20 milyon DASK zorunlu deprem sigortalısı olduğunu ifade eden Korkut, “Yaşayan poliçe sayımız ise 12 milyon civarında. 4 konuttan sadece biri DASK dışındaki ihtiyari konut sigortalı.
Zorunlu trafik sigortasındaki sigortalılık oranı ise yüzde 80 seviyesinde. Her 4 araçtan biri kaskolu. Yangın sigortalarında ise büyük sanayi işletmelerinde oran yüksek iken KOBİ’lerde oran yüzde 50 seviyelerinde. Yani iki KOBİ’den sadece biri sigorta yaptırıyor. Genel anlamda sigorta kapasite kullanım oranı yüzde 40 seviyesinde bulunuyor” ifadesini kullandı.
DASK’ta kapsam değişikliğinin gündemde olduğunu dile getiren Korkut, özellikle fon havuzunun daha da büyütülerek olası afetlerde reasürans kapasitesinin genişletilmesinin DASK’ın ödeme gücünü çok daha üst seviyelere taşıyacağını söyledi Gerçekleşebilecek hasarların daha hızlı ve etkin şekilde karşılanabileceğini belirten Korkut, “Bu fonlar reel sektör için sermaye piyasalarında uzun vadeli, uygun fiyatlı kredi sağlanmasına zemin hazırlayacak.
Vatandaşın sigortanın korumasından daha sık ve daha fazla faydalanmasını sağlayacak, toplumda sigorta bilincini artırarak, yaşanan felaketlerdeki ekonomik kaybın hızla telafi edilmesine hizmet edecek” diye konuştu. İklim değişikliğinin etkileriyle doğal afetlerin artmasının tüm dünya da olduğu gibi Türkiye’de de konut, yangın ve iş yeri sigortalarının önem kazanmasına neden olduğunu belirten Korkut, “Her deprem, doğal afet ya da yangınlar sonrasında sigortalılık oranı artıyor.
Ancak olması gereken kalıcı olarak sigortalılık oranının artması. Kamu, iş dünyası, sigorta şirketleri, biz aracılar hep birlikte sigorta bilincini tabana yaymak konusunda ciddi bir çaba harcamak zorundayız” dedi.

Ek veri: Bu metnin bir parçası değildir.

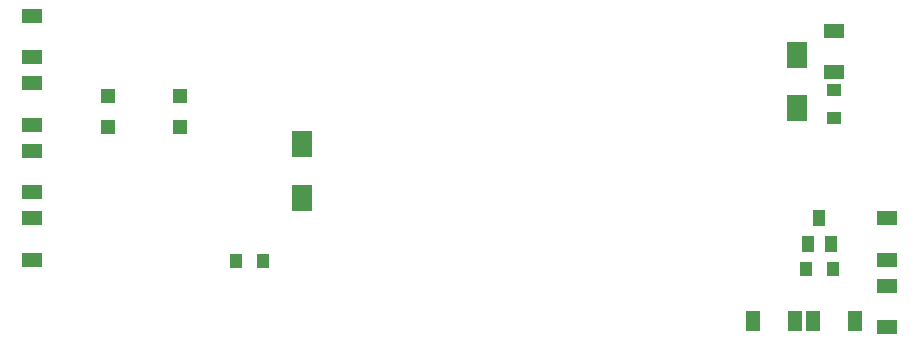
<source format=gbr>
G04 EAGLE Gerber X2 export*
%TF.Part,Single*%
%TF.FileFunction,Paste,Bot*%
%TF.FilePolarity,Positive*%
%TF.GenerationSoftware,Autodesk,EAGLE,8.6.0*%
%TF.CreationDate,2018-01-28T12:16:18Z*%
G75*
%MOMM*%
%FSLAX34Y34*%
%LPD*%
%AMOC8*
5,1,8,0,0,1.08239X$1,22.5*%
G01*
%ADD10R,1.200000X1.200000*%
%ADD11R,1.050000X1.300000*%
%ADD12R,1.300000X1.050000*%
%ADD13R,1.700000X2.200000*%
%ADD14R,1.700000X1.250000*%
%ADD15R,1.250000X1.700000*%
%ADD16R,1.000000X1.400000*%


D10*
X144800Y190200D03*
X144800Y216200D03*
X83800Y216200D03*
X83800Y190200D03*
D11*
X191450Y76200D03*
X214950Y76200D03*
D12*
X698500Y197800D03*
X698500Y221300D03*
D11*
X697550Y69850D03*
X674050Y69850D03*
D13*
X247650Y175250D03*
X247650Y129900D03*
X666750Y205750D03*
X666750Y251100D03*
D14*
X742950Y113000D03*
X742950Y77500D03*
X19050Y113000D03*
X19050Y77500D03*
X19050Y170150D03*
X19050Y134650D03*
X19050Y284450D03*
X19050Y248950D03*
X19050Y227300D03*
X19050Y191800D03*
X698500Y236250D03*
X698500Y271750D03*
D15*
X680750Y25400D03*
X716250Y25400D03*
X629950Y25400D03*
X665450Y25400D03*
D14*
X742950Y55850D03*
X742950Y20350D03*
D16*
X685800Y112600D03*
X676300Y90600D03*
X695300Y90600D03*
M02*

</source>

Sigorta bilincinin oluşturulması için okul çağlarından başlanarak projeler yapılması gerektiğini söyleyen Korkut, KOBİ’lerin sigortaya olan ilgisini artırarak sağlam KOBİ’ler inşa edilmesinin önemini vurguladı.
Teşvik BES'e ilgiyi artırdı
Araç ve hasar onarım maliyetlerinin yükselmesiyle motorlu araç sigortalarının da (Kasko, zorunlu trafik ve ihtiyari sorumluluk) öne çıktığını vurgulayan Korkut,”Devlet teşvikinin yüzde 30’a çıkması ve toplumda farkındalığın artması nedeniyle de BES’e de ilgi artıyor. Sağlık enflasyonunun yüksek olması, sağlık riskinin artması neticesinde özellikle tamamlayıcı sağlık sigortaları da öne çıkarmaktadır.
Ayrıca ithalat, ihracat artışı ve nakliyattaki olası risklerin artışı nedeniyle nakliyat branşı sigortalarında da ciddi artışlar söz konusu” değerlendirmesini yaptı. Hasarlar sonucu en büyük sorunun poliçelerdeki teminatların eksikliği olduğunu belirten Korkut, Bu durum ciddi mağduriyetler yarattığından 7/24 ulaşabilir olan sigorta acentelerinden alınan teminat eksiği olmayan poliçelerle hasar vukuunda iyi, hızlı ve eksiksiz hizmet alınabileceğini vurgulamak istiyorum” dedi.